Pas pu t’écrire hier. JP est rentré dans la nuit de lundi hyper tard (ou hyper tôt comme tu veux) il avait un peu bu et il a fait tellement de bruit en rentrant qu’Isabella s’est réveillée. J’ai eu toutes les peines du monde à la recoucher, car elle entendait son père parler fort.

On a fini par se rendormir mais la journée a été difficile.

 

Ce matin, il faisait beau quand je suis partie de la maison. J’avais mis un petit tailleur de printemps, bleu marine. Tu sais les basiques indémodables que toutes les femmes devraient avoir dans leur armoire.
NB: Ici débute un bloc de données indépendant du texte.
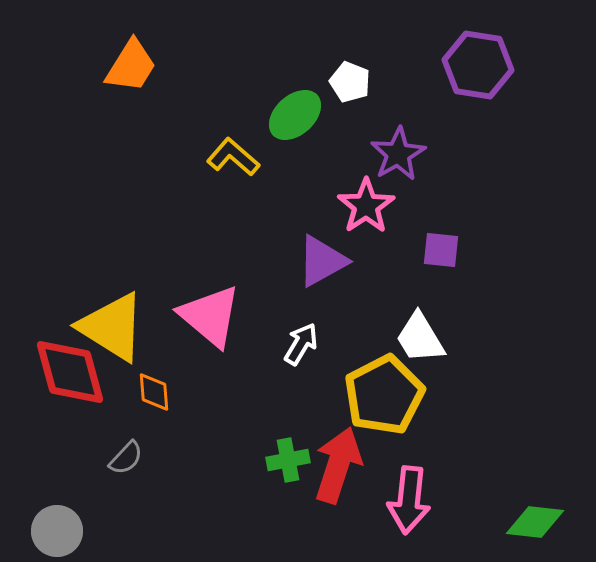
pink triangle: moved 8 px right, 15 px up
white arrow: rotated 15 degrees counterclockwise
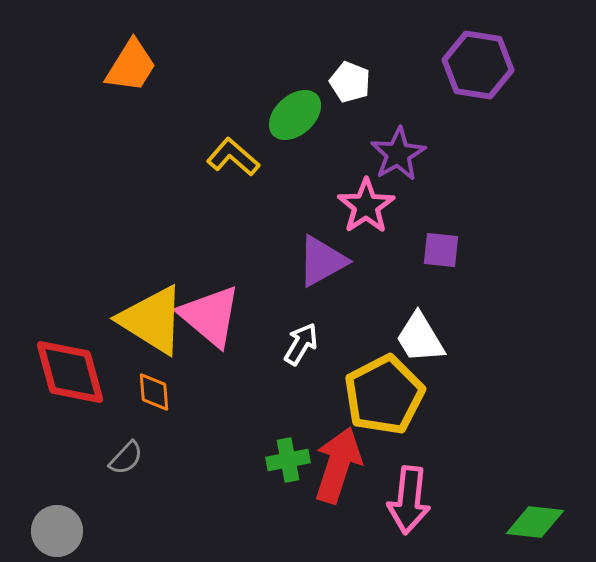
yellow triangle: moved 40 px right, 7 px up
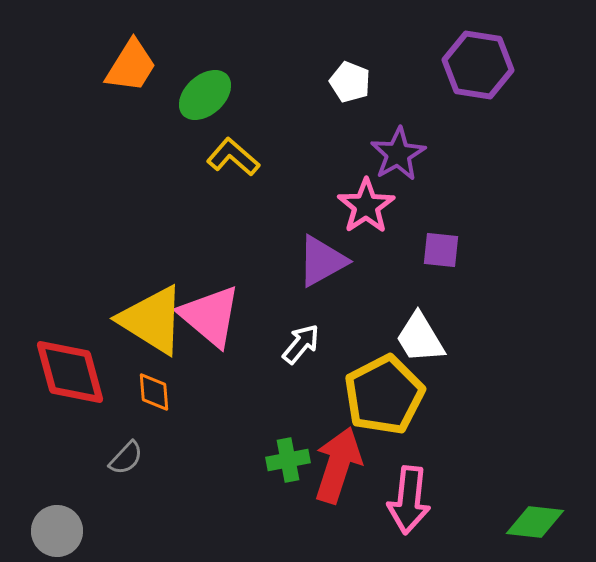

J’avais mis des chaussures à talons un peu hauts et Jean-Pascal m’a fait une réflexion quand je suis sortie. Sois-disant que je m’habille mieux depuis que je travaille, et que je me maquille.

Je ne peux pas dire qu’il ait tort. Enfin je respire et j’ai l’impression de revivre !

Donc, je te disais que j’avais mis ces jolies chaussures qui s’ennuyaient depuis si longtemps dans mon placard.  Cà m’apprendra à faire la coquette, car au bout de 2 heures à piétiner dans les rayons du magasin, j’avais déjà des ampoules et bien sûr personne ne pouvait me dépanner d’un pansement.

J’en ai donc été réduite à emprunter une paire de ballerines à ma patronne.

J’avais beaucoup moins fière allure, mais c’était quand même plus confortable …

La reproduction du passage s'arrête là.